• Unit 6: Compensation and Benefits

    When an employer is making a hiring decision, he or she must consider a number of factors, including the cost of compensating human capital. In most cases within a business, this is the highest overhead cost consumed by an organization. Because poor financial planning is one of the top 10 risk factors associated with business failure, it is extremely important that an employer understands the many elements associated with the development and application of a compensation program. An employer must also be aware of compensation, as it is a tool used to attract and retain human capital. At different stages of an employee's life, he or she will have different workplace needs.

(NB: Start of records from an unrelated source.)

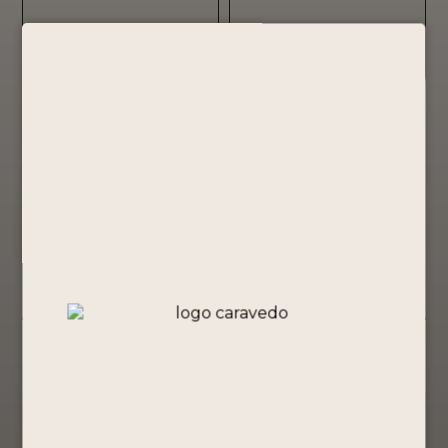
Todos los productos
(0)
No se encontraron productos que
concuerden con la selección.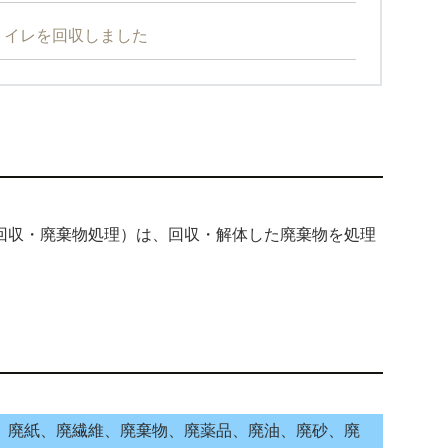
トイレを回収しました
回収・廃棄物処理）は、回収・解体した廃棄物を処理
、廃紙、廃繊維、廃棄物、廃薬品、廃油、廃砂、廃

An organization may have some employees who value direct financial compensation and others who have an immediate need for other, more indirect benefits, like tuition reimbursement or child care. The key is to understand the dynamics of a compensation program and develop an organizational program that serves the needs of the organization, as well as the human capital employed by the organization.

    In times of recession, there is usually a larger labor force in search of work. This gives employers leverage when hiring; some can drive down the associated human capital cost of employment due to the high supply of labor. However, the key to retaining good people in any environment, including in periods of high growth, is usually compensation. Compensation is not just about a salary or bonus - it is about work/life balance, perks, and contentment. The happiest employees are not necessarily the ones in the highest pay grade. Often times, the most successful companies pay less than their competitors because they have created an environment that is pleasant to work in.

    Much of the chatter surrounding compensation today revolves around executive pay, as the disparity between executive pay and employee pay has grown dramatically over the decades. This widening gap is largely due to the fact that firms have been aligning executive compensation with firm performance. For publicly traded companies, performance is often measured in terms of profitability or stock price performance. This system is problematic in that it incentivizes executives to take on too much risk, as they are guaranteed compensation no matter what happens. This unit will explore this issue as well as others pertaining to compensation and benefits.

    Completing this unit should take you approximately 6 hours.